いまだに不思議なうどん
台北のビーフンを思い出していたら、記憶の連鎖で、シンガポールのうどんのことがよみがえってきました。今まで食べたなかで、もっともスープ(汁)の熱かったうどんです。熱くてとても食べられない。
時期は多分今から10年と少し前、場所はシンガポールの某有名ホテルの某有名日本食レストラン。そこでお昼ご飯に天婦羅うどんを注文しました。おそらくカウンター席に座ったと記憶しています。なぜそこでその時間にうどんを食べることになったのか記憶が定かでないのですが、たまたま会場がそのホテルだった面白くない会議で出される冷たい昼食に3日目に嫌気が差したのか、あるいはそのホテルに泊っていて午前中の仕事をどこかで片付けた後、午後の別の予定までしばらく時間があったのでホテルに戻って簡単なお昼ご飯でもとおもったのか、いずれにせよ時間にそれほど余裕がなかったはずです。で、さっさと食べられるうどんにしたのでしょう。
注文後予想以上に時間が経過しイライラが募り始めた頃、やっと天婦羅うどんが運ばれてきました。結構大きな器で、熱そうなスープがたっぷりはいっています。
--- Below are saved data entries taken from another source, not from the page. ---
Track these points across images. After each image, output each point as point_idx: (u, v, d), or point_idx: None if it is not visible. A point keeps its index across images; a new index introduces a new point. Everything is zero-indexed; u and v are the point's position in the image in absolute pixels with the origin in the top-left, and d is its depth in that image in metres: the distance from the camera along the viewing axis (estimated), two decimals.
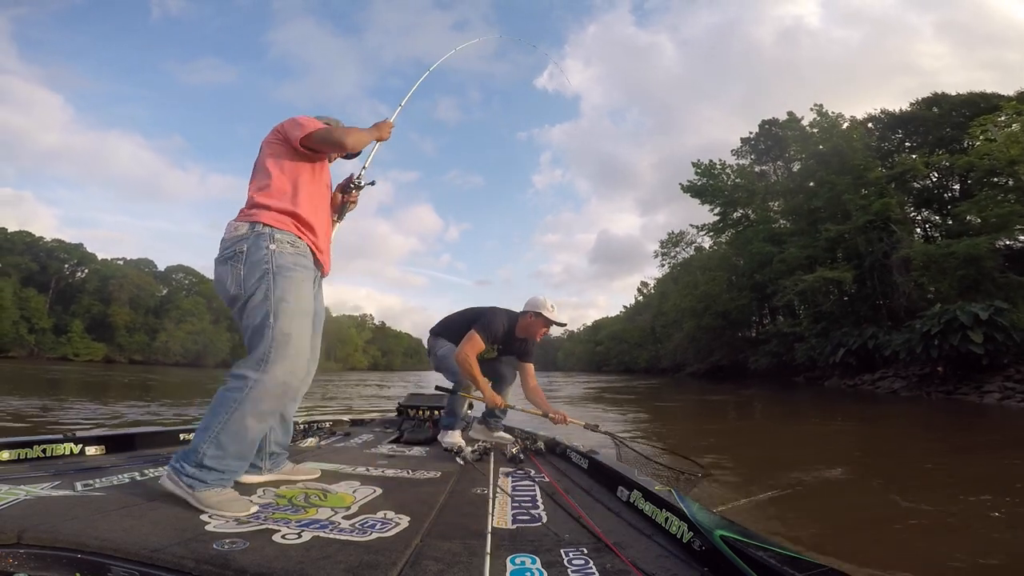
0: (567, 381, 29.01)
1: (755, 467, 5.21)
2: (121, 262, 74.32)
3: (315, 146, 2.28)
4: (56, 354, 59.76)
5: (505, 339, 3.82)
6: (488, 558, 1.45)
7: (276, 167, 2.22)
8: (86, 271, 69.95)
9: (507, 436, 3.82)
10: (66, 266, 68.96)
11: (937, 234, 27.45)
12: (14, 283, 59.40)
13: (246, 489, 2.14)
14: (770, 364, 30.22)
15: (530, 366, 3.95)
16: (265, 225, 2.09)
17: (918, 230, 28.45)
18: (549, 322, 3.78)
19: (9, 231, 65.67)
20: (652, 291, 64.13)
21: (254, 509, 1.84)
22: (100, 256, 72.85)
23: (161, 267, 78.62)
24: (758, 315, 38.29)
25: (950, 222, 25.50)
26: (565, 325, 3.79)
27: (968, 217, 21.39)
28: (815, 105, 33.04)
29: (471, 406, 4.53)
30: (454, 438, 3.56)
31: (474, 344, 3.57)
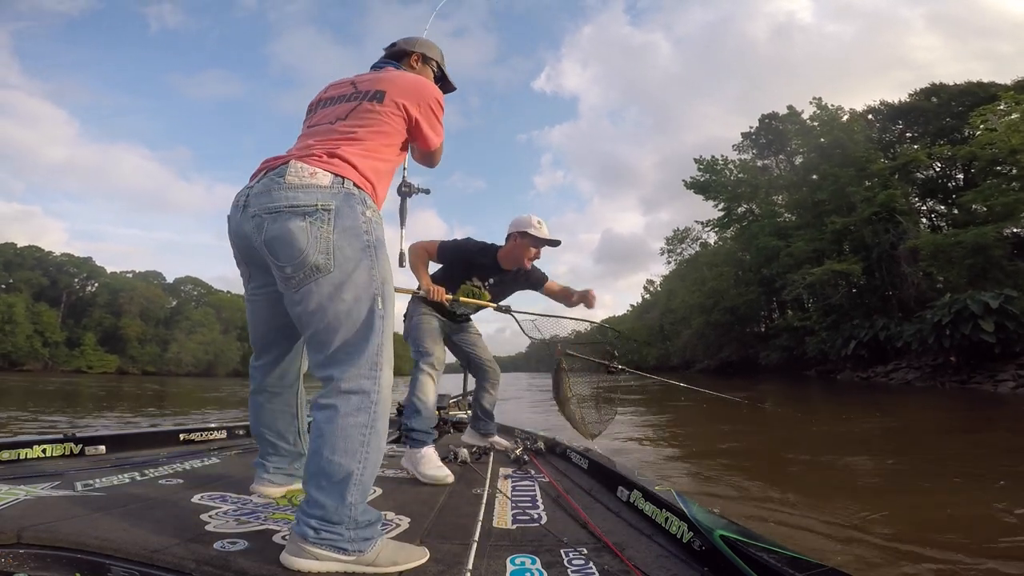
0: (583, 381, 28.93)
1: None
2: (130, 275, 74.87)
3: (435, 157, 2.00)
4: (70, 367, 60.29)
5: (486, 268, 3.22)
6: (488, 559, 1.46)
7: (384, 139, 1.70)
8: (96, 285, 70.51)
9: (501, 441, 3.45)
10: (76, 280, 69.57)
11: (943, 223, 27.61)
12: (26, 298, 59.98)
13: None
14: (781, 358, 30.38)
15: (550, 283, 3.45)
16: (355, 185, 1.56)
17: (924, 220, 28.57)
18: (538, 241, 3.12)
19: (19, 246, 66.30)
20: (659, 288, 64.33)
21: (427, 557, 1.48)
22: (109, 269, 73.51)
23: (169, 279, 79.19)
24: (766, 309, 38.43)
25: (955, 211, 25.65)
26: (558, 244, 3.20)
27: (974, 206, 21.53)
28: (814, 99, 33.31)
29: (460, 407, 4.40)
30: (428, 464, 2.58)
31: (427, 244, 3.13)
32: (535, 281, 3.41)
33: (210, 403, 14.36)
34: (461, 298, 3.08)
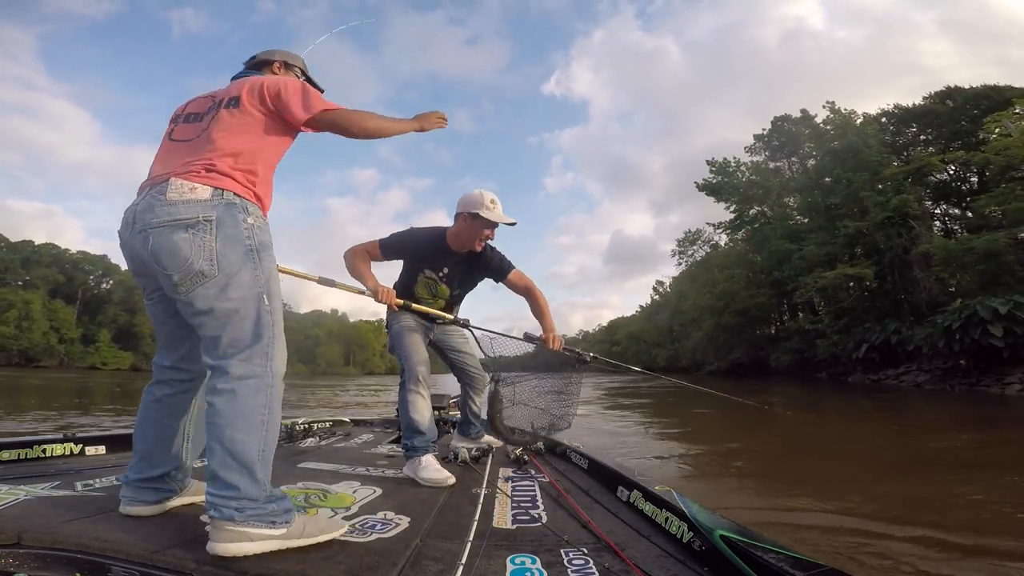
0: (590, 382, 28.71)
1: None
2: None
3: (323, 129, 1.87)
4: (85, 363, 61.11)
5: (436, 256, 2.95)
6: (488, 558, 1.46)
7: (253, 140, 1.75)
8: (111, 282, 71.43)
9: (495, 440, 3.37)
10: (91, 277, 70.55)
11: (957, 227, 27.56)
12: (43, 295, 60.88)
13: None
14: (791, 361, 30.40)
15: (515, 273, 3.07)
16: (236, 195, 1.65)
17: (937, 223, 28.56)
18: (489, 223, 2.79)
19: (36, 243, 67.32)
20: (668, 290, 64.31)
21: (346, 527, 1.66)
22: (124, 267, 74.28)
23: None
24: (777, 312, 38.40)
25: (969, 214, 25.60)
26: (514, 224, 2.87)
27: (988, 210, 21.45)
28: (827, 103, 33.37)
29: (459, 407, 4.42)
30: (428, 468, 2.57)
31: (367, 245, 2.89)
32: (496, 269, 3.05)
33: None
34: (413, 305, 2.86)
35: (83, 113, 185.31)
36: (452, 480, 2.50)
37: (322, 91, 1.96)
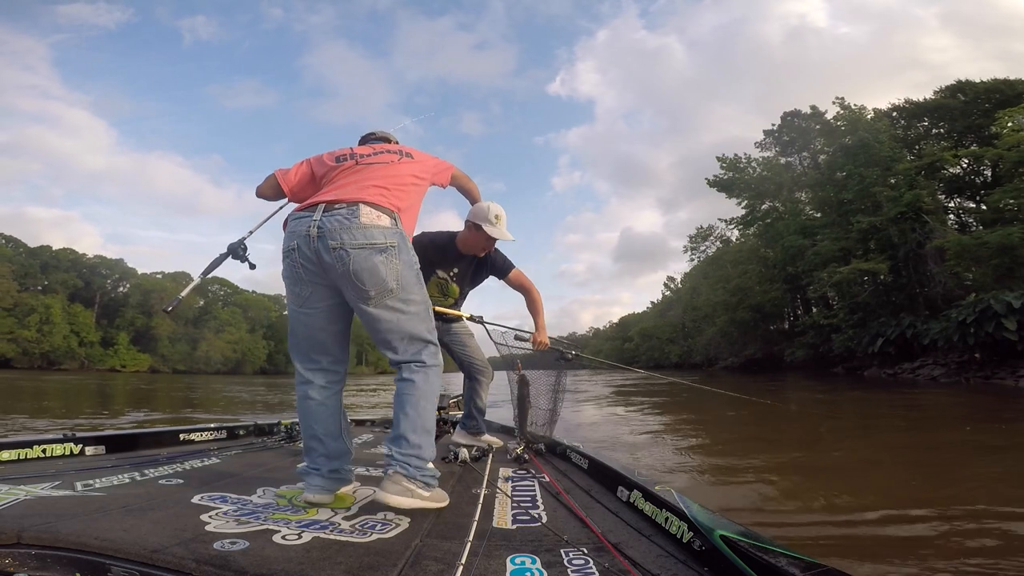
0: (600, 380, 27.87)
1: None
2: (160, 275, 76.69)
3: (459, 182, 2.67)
4: (104, 366, 62.26)
5: (447, 259, 3.23)
6: (488, 558, 1.46)
7: (416, 198, 2.25)
8: (128, 285, 72.48)
9: (495, 440, 3.50)
10: (108, 281, 71.60)
11: (971, 220, 27.62)
12: (62, 299, 61.88)
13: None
14: (806, 356, 30.63)
15: (515, 272, 3.34)
16: (402, 227, 2.10)
17: (951, 216, 28.55)
18: (491, 241, 3.09)
19: (54, 248, 68.34)
20: (679, 286, 64.42)
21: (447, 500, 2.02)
22: (140, 271, 75.47)
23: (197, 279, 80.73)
24: (791, 307, 38.58)
25: (983, 207, 25.73)
26: (513, 240, 3.07)
27: (1002, 204, 21.56)
28: (837, 98, 33.40)
29: (460, 407, 4.33)
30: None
31: None
32: (499, 268, 3.34)
33: (250, 405, 14.11)
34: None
35: (99, 122, 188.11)
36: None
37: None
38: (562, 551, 1.52)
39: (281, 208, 2.50)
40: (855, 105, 32.60)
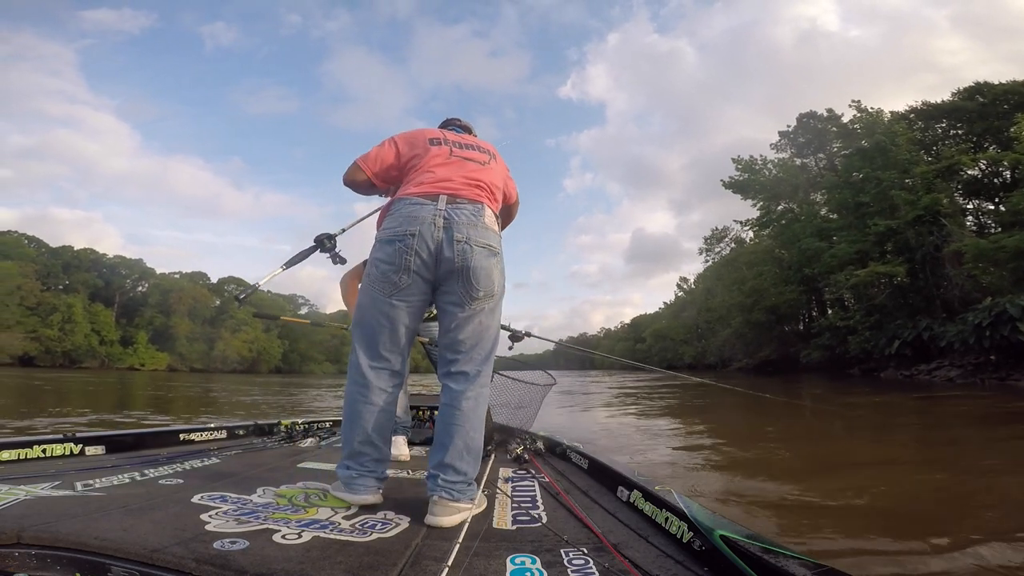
0: (615, 381, 26.78)
1: None
2: (178, 275, 77.67)
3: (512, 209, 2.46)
4: (124, 364, 63.10)
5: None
6: (488, 558, 1.46)
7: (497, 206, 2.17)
8: (147, 285, 73.57)
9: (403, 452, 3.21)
10: (128, 281, 72.71)
11: (990, 221, 27.62)
12: (83, 298, 62.97)
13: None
14: (822, 357, 30.72)
15: None
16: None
17: (970, 218, 28.59)
18: None
19: (75, 248, 69.55)
20: (692, 287, 64.40)
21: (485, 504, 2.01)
22: (159, 271, 76.58)
23: (213, 279, 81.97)
24: (807, 309, 38.59)
25: (1003, 208, 25.71)
26: None
27: (1022, 206, 21.57)
28: (853, 101, 33.55)
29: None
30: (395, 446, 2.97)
31: (360, 270, 2.97)
32: None
33: (270, 407, 13.67)
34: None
35: (123, 126, 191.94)
36: (407, 457, 2.98)
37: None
38: (562, 551, 1.53)
39: (375, 211, 2.42)
40: (872, 108, 32.69)
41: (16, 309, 56.05)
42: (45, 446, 2.66)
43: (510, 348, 3.50)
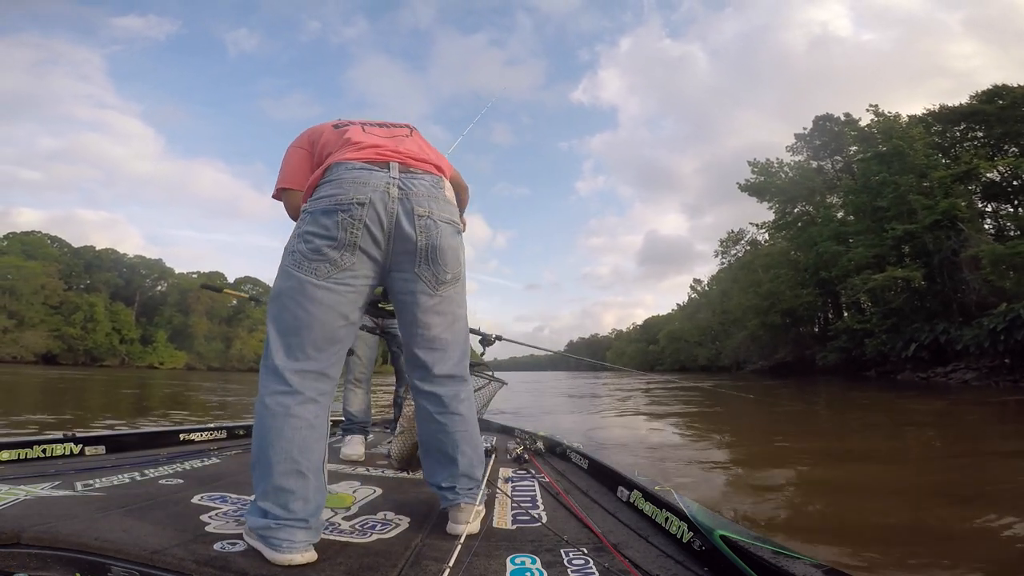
0: (630, 383, 25.10)
1: None
2: (195, 275, 78.78)
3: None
4: (143, 363, 64.54)
5: None
6: (488, 558, 1.46)
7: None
8: (166, 285, 74.87)
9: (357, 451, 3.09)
10: (147, 280, 74.03)
11: (1010, 224, 27.59)
12: (104, 298, 64.36)
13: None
14: (838, 360, 30.83)
15: None
16: None
17: (989, 221, 28.58)
18: None
19: (97, 249, 70.98)
20: (706, 288, 64.31)
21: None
22: (177, 271, 77.92)
23: (230, 279, 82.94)
24: (823, 312, 38.62)
25: (1022, 212, 25.73)
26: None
27: None
28: (871, 106, 33.58)
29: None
30: (350, 444, 3.04)
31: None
32: None
33: None
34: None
35: (149, 130, 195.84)
36: (361, 457, 2.96)
37: None
38: (562, 551, 1.52)
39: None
40: (889, 112, 32.69)
41: (40, 308, 57.32)
42: (45, 446, 2.64)
43: (482, 354, 3.38)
レンゲが一緒についてきたのでスープを味わってみようと思いましたが、熱くてとても飲めたものではありません。熱すぎて味も何もわかりません。しかたなく箸でうどんをすこし挟んで口に入れてみましたが、熱すぎるスープに放り込まれたうどんなのでこれも熱くて口の中がやけどしてしまいそうです。すこし冷めるまで休憩することにしました。しかしそういう状態で待っていると麺としてのうどんがどういうひどい状態になるかは簡単に想像できます。
誰がこのうどんを作ったのか。日本人の料理人ではないだろう。中国系か、マレー系か。ひょっとするとインド系かもしれない。しかし、いずれにせよシンガポールで生活している連中なのだから汁の麺についてはよく知っているはず。おかしい。まさか昨日入った日本人のアルバイト学生みたいなのに、お前日本人だからうどんは得意だろうと任せたのか。いろいろと雑念が浮かびます。「これはうどんではない。熱すぎてたべられない。作り直しを希望する。」といった正統的な手段も考えましたが、時間に余裕がない。単純に作り間違えたのか、それとも日本の汁うどんは常識を超えて熱いスープに茹でた麺を放り込むものであるという確固たる信念のもとに作られたのか。時間が押してきたのでそういうことはどうでもよくなりました。立腹というよりあきれた気分が強く、その熱いうどんを眺めているのも馬鹿馬鹿しくなり、天婦羅をすこしかじっただけで、結局はほとんど手をつけないまま席を立ちました。
それにしても、どうしてあんなに熱いうどんが作られ、それがそのまま自信を持って客に出されたのか、いまだになぞが解けません。